For what felt like the millionth time in the last few weeks, she cursed her decision to take the show. Just because Richard would have hired Don Tremblay—the Shooter McGavin of local therapists—if she’d turned it down was no reason to martyr herself. She should have just let him do it. Her heavy breather probably wouldn’t have minded, and neither would any of the other callers.
“Richard…I don’t want to be in that rag.”
“You say rag, we at the station say invaluable source. Do you have any idea how many subscribers they have?”
They reached Megan’s car, sitting all by itself under one dim fluorescent light. “No, but I bet you’re going to tell me.”

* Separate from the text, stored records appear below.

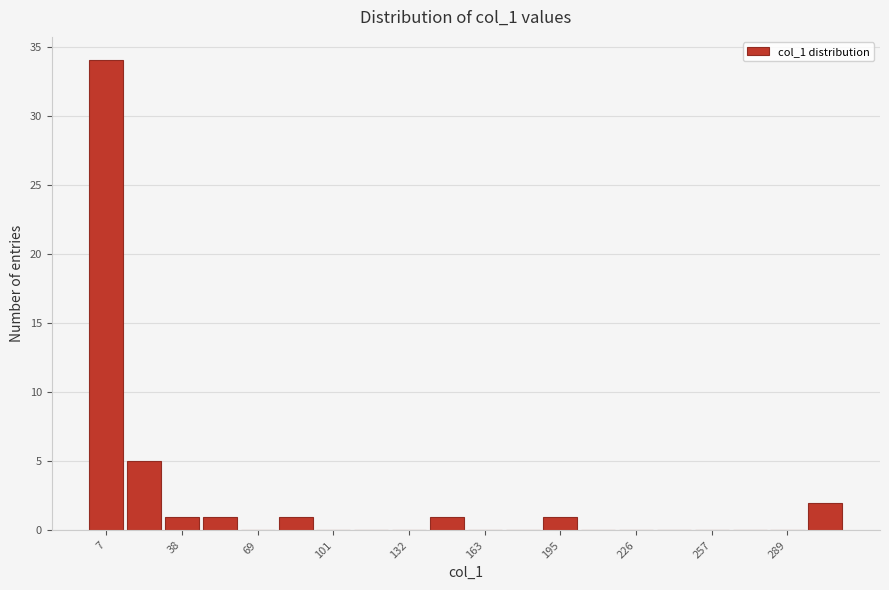

Around what value on the x-axis is the tallest bar? Give the approximate position of its centre, as read against the axis.

5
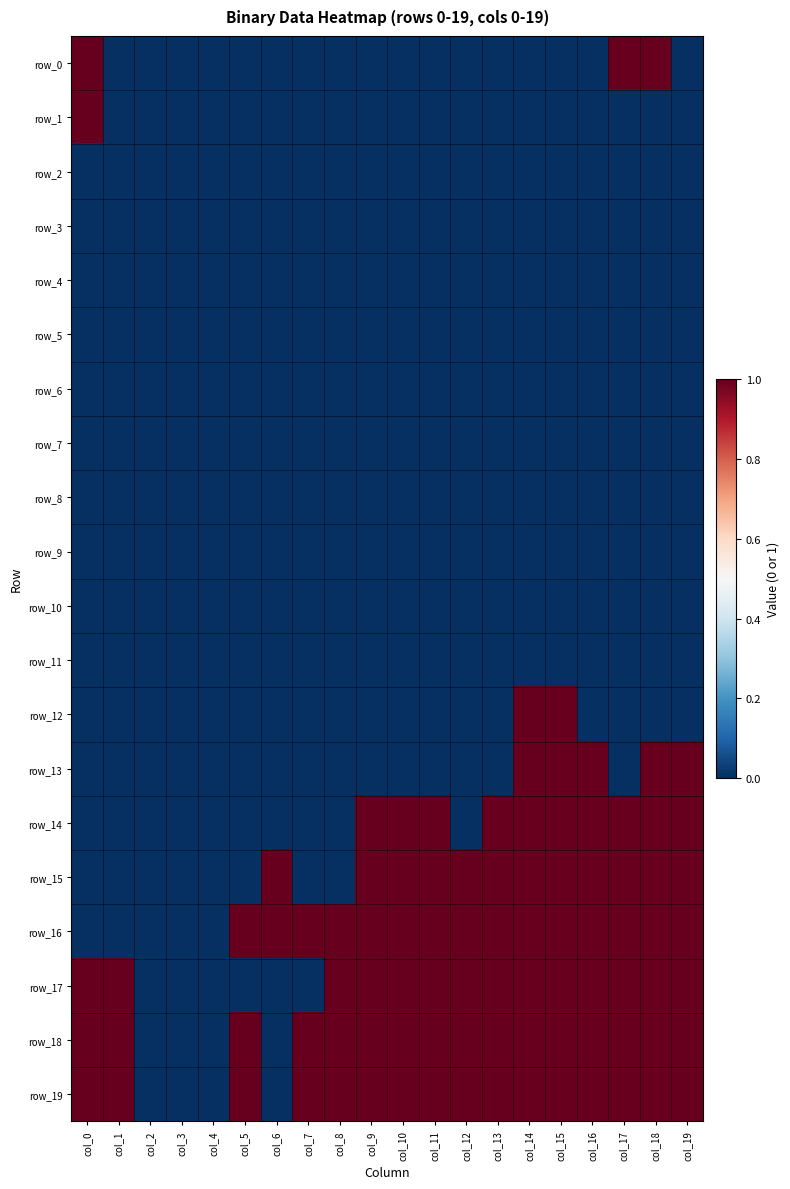

What is the total value across all series at col_16?

7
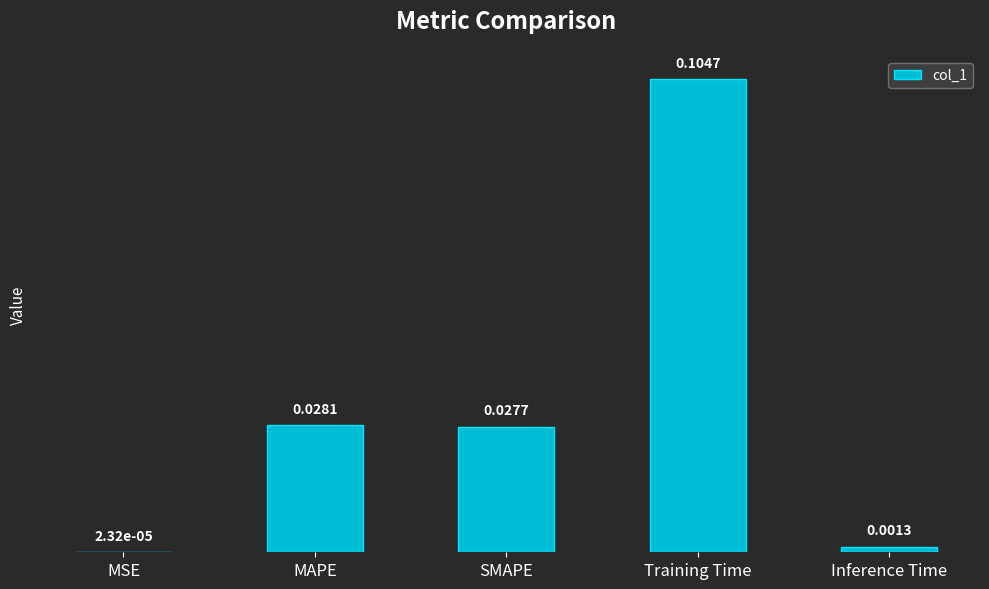

At which label is the value closest to 0?

MSE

“Over twenty thousand. Twenty thousand subscribers, and that doesn’t include off-the-shelf readers or people in waiting rooms. They’re a big deal, and they want to do a big story.”

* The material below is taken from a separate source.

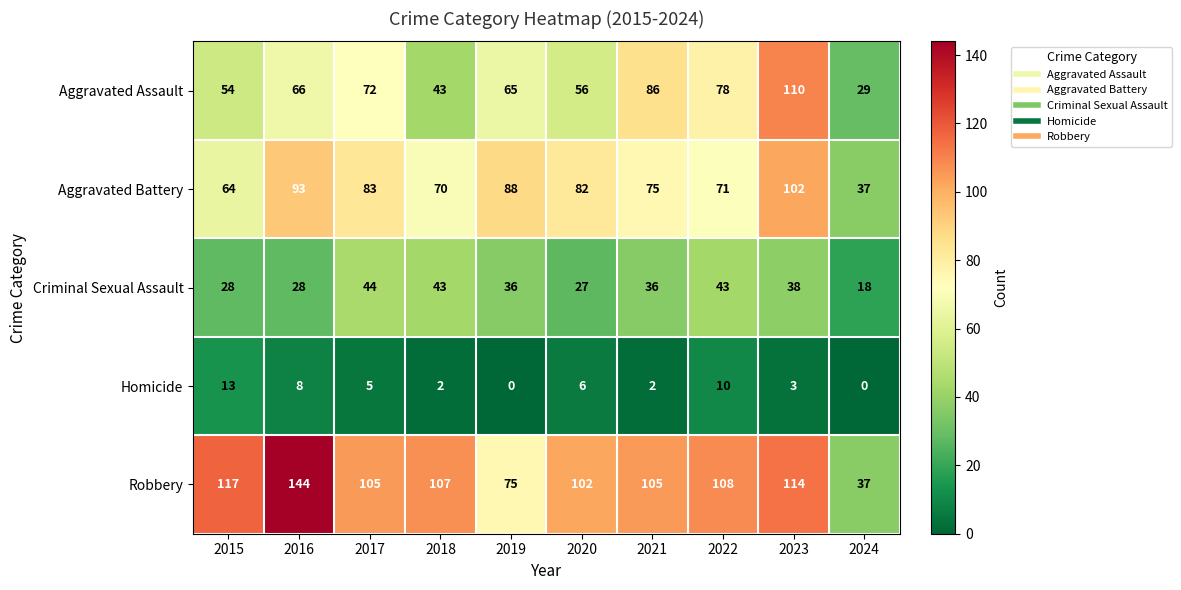

What is the spread (max minus min) of values at 2022?

98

“One interview isn’t a big story. I don’t think GQ or Vogue do just one brief dinner interview and turn it into—oh, no.” Clutching her purse in front of her like a shield, she said, “Tell me you didn’t sign me up for that “Week in the Life” thing. Please.”
“It’s good publicity. Besides, they’ll do a plug for the Femmel Foundation by writing about the ball. You do want to do your part for charity, don’t you?”
“It’s an imposition.”
“It’s your job.”
Megan glared at him. “Fine.”
Richard waited while she got into the car and settled into the driver’s seat. Just before he closed the door for her, he said, “Wear something sexy. They might take pictures, too.”
By the time she thought of a nasty enough reply, he was too far away to hear it.